[[ Exercise passage, beginning ]]

College Sports Leaders Remain Divided on Pandemic

By: April Feng

While the Big Ten and the Pac-12 were clear in their decisions to cancel football seasons, Southern conferences have been less assertive, demonstrating the clear divide in college sports leaders on the topic of holding athletic competitions during the current pandemic.

After the N.C.A.A. cancelled both their men’s and women’s basketball tournaments back in March, college sports leaders have made similar decisions. According to The New York Times, Big Ten and Pac-12 just announced this Tuesday their plans to postpone conferences due to coronavirus concerns.

The Big Ten commissioner, Kevin Warren, stated that there was “too much uncertainty, too much risk” playing in the current coronavirus pandemic. “You have to listen to your medical experts,” he asserted. “There’s a lot of emotion involved with this, but when you look at the health and well-being of our student-athletes, I feel very confident that we made the right decision.”

Big 12 commissioner Bob Bowlsby disagrees. “Our board believes in our scientists and has come to a conclusion that’s different, and so have the leadership of the SEC and the A.C.C.,” he stated. For the Big 12, SEC, and the A.C.C., football season will continue. However, officials do state that these decisions may change with the circumstances.

[[ Exercise passage, end ]]

Activities:
**1.** Duplicate the part of the article on college sports leaders that runs from "The Big Ten commissioner, Kevin" to "with the circumstances.".
**2.** Answer these questions using the article on college sports leaders:
(a) Who is the Big Ten commissioner?
(b) What did the N.C.A.A. cancel back in March?
(c) For which three conferences will football season continue?

[[ Raw data, beginning ]]

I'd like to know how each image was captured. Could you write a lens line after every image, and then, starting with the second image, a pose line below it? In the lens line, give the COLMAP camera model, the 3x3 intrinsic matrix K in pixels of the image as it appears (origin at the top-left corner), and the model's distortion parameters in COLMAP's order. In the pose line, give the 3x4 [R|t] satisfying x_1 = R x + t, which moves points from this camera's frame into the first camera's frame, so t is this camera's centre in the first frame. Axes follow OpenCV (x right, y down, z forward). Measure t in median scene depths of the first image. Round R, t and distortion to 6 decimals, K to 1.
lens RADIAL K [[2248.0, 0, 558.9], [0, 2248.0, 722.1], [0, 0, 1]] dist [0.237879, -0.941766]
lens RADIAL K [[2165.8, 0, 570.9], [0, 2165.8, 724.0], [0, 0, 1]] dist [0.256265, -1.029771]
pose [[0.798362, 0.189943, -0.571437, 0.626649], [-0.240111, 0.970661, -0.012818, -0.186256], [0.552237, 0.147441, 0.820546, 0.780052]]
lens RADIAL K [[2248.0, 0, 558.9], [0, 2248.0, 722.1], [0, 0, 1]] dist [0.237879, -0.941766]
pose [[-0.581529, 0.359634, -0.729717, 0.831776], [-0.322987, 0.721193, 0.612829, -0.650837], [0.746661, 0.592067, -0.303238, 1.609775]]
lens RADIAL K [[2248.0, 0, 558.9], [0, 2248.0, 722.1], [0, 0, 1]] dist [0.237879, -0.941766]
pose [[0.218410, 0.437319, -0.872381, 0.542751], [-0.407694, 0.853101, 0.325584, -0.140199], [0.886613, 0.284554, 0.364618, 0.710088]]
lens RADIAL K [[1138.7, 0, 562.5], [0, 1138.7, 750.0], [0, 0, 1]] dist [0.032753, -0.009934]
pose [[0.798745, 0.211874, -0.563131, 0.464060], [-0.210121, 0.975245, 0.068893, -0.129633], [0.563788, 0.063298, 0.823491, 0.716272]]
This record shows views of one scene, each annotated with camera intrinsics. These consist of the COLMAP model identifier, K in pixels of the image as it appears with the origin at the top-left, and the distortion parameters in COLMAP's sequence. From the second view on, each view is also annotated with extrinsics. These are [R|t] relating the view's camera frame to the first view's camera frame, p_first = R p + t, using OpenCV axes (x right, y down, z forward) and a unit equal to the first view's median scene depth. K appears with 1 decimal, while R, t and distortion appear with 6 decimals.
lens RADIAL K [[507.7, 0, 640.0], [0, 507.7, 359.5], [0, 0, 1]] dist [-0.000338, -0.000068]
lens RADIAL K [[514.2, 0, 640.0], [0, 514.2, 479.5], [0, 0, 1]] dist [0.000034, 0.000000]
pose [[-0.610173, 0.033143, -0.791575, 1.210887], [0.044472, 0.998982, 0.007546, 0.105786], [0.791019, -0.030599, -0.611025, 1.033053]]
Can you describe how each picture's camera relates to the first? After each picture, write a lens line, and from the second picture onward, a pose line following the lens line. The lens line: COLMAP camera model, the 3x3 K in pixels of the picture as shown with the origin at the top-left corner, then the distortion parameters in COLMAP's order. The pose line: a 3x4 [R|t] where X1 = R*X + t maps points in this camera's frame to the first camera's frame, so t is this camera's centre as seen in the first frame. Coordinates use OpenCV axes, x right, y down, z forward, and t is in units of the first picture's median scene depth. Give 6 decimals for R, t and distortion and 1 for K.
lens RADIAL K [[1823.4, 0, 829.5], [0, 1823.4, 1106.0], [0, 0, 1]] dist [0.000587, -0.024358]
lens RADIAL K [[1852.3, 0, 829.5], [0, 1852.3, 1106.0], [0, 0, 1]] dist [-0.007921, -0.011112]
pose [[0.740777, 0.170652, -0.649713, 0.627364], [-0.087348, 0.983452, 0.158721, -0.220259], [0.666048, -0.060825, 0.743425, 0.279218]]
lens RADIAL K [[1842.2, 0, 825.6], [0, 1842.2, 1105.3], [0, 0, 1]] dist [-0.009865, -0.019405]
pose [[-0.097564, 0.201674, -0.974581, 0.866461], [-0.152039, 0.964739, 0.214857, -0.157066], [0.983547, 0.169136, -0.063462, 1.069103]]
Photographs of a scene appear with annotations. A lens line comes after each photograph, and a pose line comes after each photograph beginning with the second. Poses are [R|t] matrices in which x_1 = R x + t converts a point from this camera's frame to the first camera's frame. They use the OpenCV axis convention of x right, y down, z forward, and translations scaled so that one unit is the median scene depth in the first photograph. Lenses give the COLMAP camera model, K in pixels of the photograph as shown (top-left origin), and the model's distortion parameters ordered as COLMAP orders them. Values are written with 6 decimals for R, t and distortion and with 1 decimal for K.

[[ Raw data, end ]]

Solved problems:
**1.**
The Big Ten commissioner, Kevin Warren, stated that there was “too much uncertainty, too much risk” playing in the current coronavirus pandemic. “You have to listen to your medical experts,” he asserted. “There’s a lot of emotion involved with this, but when you look at the health and well-being of our student-athletes, I feel very confident that we made the right decision.”

Big 12 commissioner Bob Bowlsby disagrees. “Our board believes in our scientists and has come to a conclusion that’s different, and so have the leadership of the SEC and the A.C.C.,” he stated. For the Big 12, SEC, and the A.C.C., football season will continue. However, officials do state that these decisions may change with the circumstances.

**2.**
(a) Kevin Warren
(b) Both its men's and women's basketball tournaments
(c) The Big 12, the SEC, and the A.C.C.